Universities are the largest providers of knowledge. The transfer of this knowledge to society is done in the form of research and education. One of the consequences of digital disruption, and of the increasingly ubiquitous artificial intelligence, is that part of the workforce is being left out of the system because their jobs are no longer needed either because they are performed better and cheaper by machines, or good because they are done by other workers with 21st century skills. Half of today’s workforce, regardless of their initial qualifications, will need to update their skills in the next five years, according to European estimates. This dilemma is creating a huge gap that places us before the need to readapt the transmission of knowledge to the new content that the labor market demands and to the new formats that technology offers.
A Harvard study by Professor David J. Deming found that the skill base of many jobs changed by as much as 40% in the last decade. Given the pivotal role of universities in this transfer, it is necessary that the efforts of academic institutions, as well as public and private employers, be coordinated to train students in the new skills demanded, since the current model does not offer sufficient agility, flexibility or relevance to respond to a constantly changing job reality.
One of the solutions to reduce the gap between the demand for new skills, the shortage of supply of these skills and the guarantee that this supply is of quality are micro-credentials. As in video games, micro-credentials are born from a very simple idea: as you go through phases or achieve challenges, you certify these advances with a digital badge. The challenge is in how we build bridges between the world of work and the academic world through these certifications.
In order for us to be successful, it is essential that we focus on three objectives. First, that the law of the market prevails. The transformation that the work environment is undergoing is such that academic institutions, employers and users need to focus on the skills that are really in demand for the digital economy. According to a Manpower study carried out in 2020, 41% of executives in Spain declared that year that they had problems finding talent with which to fill vacancies, the highest percentage registered in the last decade. In order to reduce these problems, it is necessary to offer a portfolio of attractive, reliable and simple micro-credentials with which to build clear itineraries that allow students to have visibility and control, as in video games, of where each of the phases takes them. exceeding and consequently how they add up to other past credentials. Furthermore, these micro-credentials are particularly useful for those who are already in the job market, but require a number of additional skills to remain relevant (upkilling Y reskilling).
Second, that we all speak the same language: for example, we cannot allow anyone who takes a course on data to become a “data scientist”, training that typically requires several years of intense and regulated immersion. Specifying what is learned and at what level is key. This lack of a common standard, visibility and transparency can hamper employment, mobility and ultimately growth. Definitions currently enforced by many states, including European standards, appear outdated. On the other hand, we have to contemplate the increasingly present possibility that actors outside the academic environment such as technology companies can train in certain digital skills, as long as they adhere to that common language, which the academic world can validate in more training. complete. This is essential since, if not, we will see – as is currently the case – an infinity of low-quality educational providers that offer pills that do not provide an adequate transmission of the necessary knowledge and, therefore, any credibility to employers begin to expand. , and that, consequently, will end up being worthless generating enormous frustration to its users.

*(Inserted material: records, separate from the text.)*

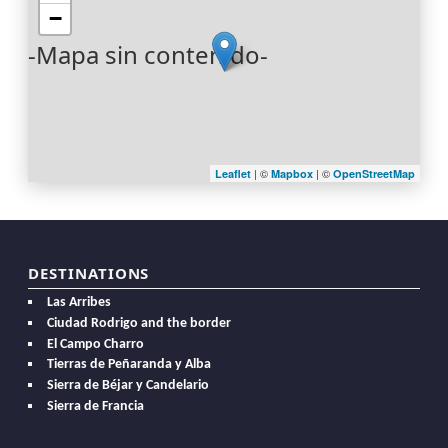
−
-Mapa sin contenido-
| ©
| ©
Leaflet
Mapbox
OpenStreetMap
DESTINATIONS
Las Arribes
Ciudad Rodrigo and the border
El Campo Charro
Tierras de Peñaranda y Alba
Sierra de Béjar y Candelario
Sierra de Francia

Finally, in a world where things can be done more agile and reliable thanks to the decentralized validation powers of technologies such as blockchain, we cannot wait for a super-body to govern micro-credentials or another Bologna agreement. It would be enough to define the general rules and a reliable technology, giving the user absolute control and full ownership of their data.
The Spanish Digital Competence Hub seems to have identified some of these points mentioned and it seems that there is harmony between the public and private sectors to move in this direction. In general, it is important that European universities and other academic institutions understand the fundamental role they have to play in transforming talent in the Member States, and the constant efforts they will have to make to innovate and align their programs and formats with the needs of employers in the digital age. If the micro-credentials, on which the academic pathways are based, have a clear focus on the demands of the labor market, with a simple and clear taxonomy and in which all stakeholders have confidence, we will have a unique opportunity to bridge the gap between employers, employees and educators, especially when it comes to digital skills. I hope that Europe is agile in defining its micro-credential policy and that we can advance along the three lines outlined.
Diego del Alcázar Benjumea is Executive Vice President of IE University.